Patients suspected of having PVS after PVI based on clinical symptoms and transesophageal echocardiography (TEE) follow-up (FU) were referred for PV DES. One or more branches of the affected PV as documented by angiography were stented (paclitaxel or zotarolimus DES). Follow-up consisted of repeat PV angiography and TEE. Over a period of 2 years, five patients were treated with a total of eight DES. A paclitaxel DES was used in seven of eight implants. Mean FU was 12 ± 14 months during which all patients remained asymptomatic. Transesophageal echocardiography Doppler maximal flow velocity (V(max)) of the affected PVs rose from 58 ± 6 cm/s pre-PVI to 207 ± 20 cm/s pre-DES (+358%, P < 0.0001). After DES, V(max) decreased acutely with 86 ± 15 cm/s (-58%, P < 0.01). During FU, V(max) remained stable in three patients and increased moderately in one. Angiography at 3 months confirmed absence of restenosis in the first three patients and moderate (40%) restenosis in one patient.
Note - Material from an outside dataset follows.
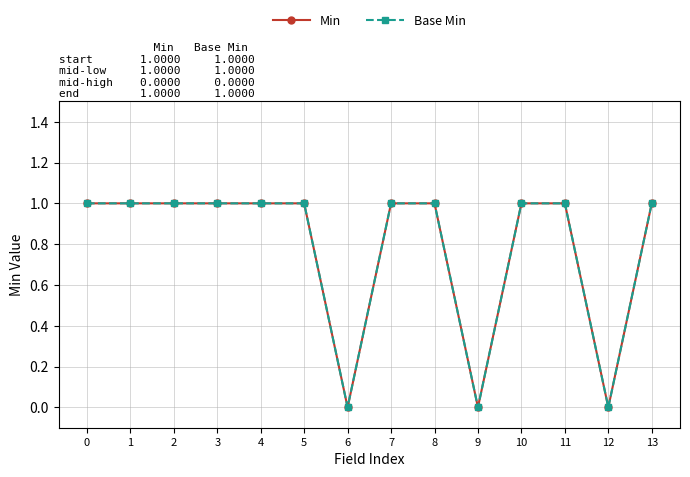

Reading left to right, extract all data points from this chart.

Min: 1	1	1	1	1	1	0	1	1	0	1	1	0	1
Base Min: 1	1	1	1	1	1	0	1	1	0	1	1	0	1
In one patient, an increase of V(max) back to pre-DES values correlated with a 65% peri-stent stenosis, treated with a redo DES. In total, after seven primary DES only one (asymptomatic) proximal margin restenosis required re-stenting.

CONCLUSION

Initial experience with DES for PV stenosis suggests an excellent stent patency rate. Transesophageal echocardiography Doppler measurements provide a viable way of monitoring stent patency.

摘要

目的

肺静脉(PV)狭窄(PVS)是射频 PV 隔离(PVI)的并发症。球囊扩张和裸金属支架植入后的再狭窄率较高。在 PVS 情况下尚未报道药物洗脱支架植入(DES)。

方法和结果

根据临床症状和经食管超声心动图(TEE)随访(FU)怀疑 PVI 后发生 PVS 的患者被转诊进行 PV DES。受影响的 PV 的一条或多条分支(通过血管造影记录)被支架置入(紫杉醇或佐他莫司 DES)。随访包括重复 PV 血管造影和 TEE。在 2 年期间,5 名患者共接受了 8 次 DES 治疗。7/8 例植入物中使用了紫杉醇 DES。平均 FU 为 12±14 个月,在此期间所有患者均无症状。受影响的 PV 的经食管超声心动图多普勒最大流速(V(max))从 PVI 前的 58±6cm/s 增加到 DES 前的 207±20cm/s(增加 358%,P<0.0001)。DES 后,V(max)急剧下降至 86±15cm/s(下降 58%,P<0.01)。在 FU 期间,V(max)在 3 名患者中保持稳定,在 1 名患者中适度增加。在最初的 3 名患者中,3 个月的血管造影证实无再狭窄,1 名患者有中度(40%)再狭窄。在 1 名患者中,V(max)增加回 DES 前值与支架内 65%狭窄相关,需要进行再 DES。总的来说,7 次原发性 DES 后仅 1 例(无症状)近端边缘再狭窄需要再次支架置入。

结论

DES 治疗 PV 狭窄的初步经验表明支架通畅率非常高。经食管超声心动图多普勒测量为监测支架通畅性提供了一种可行的方法。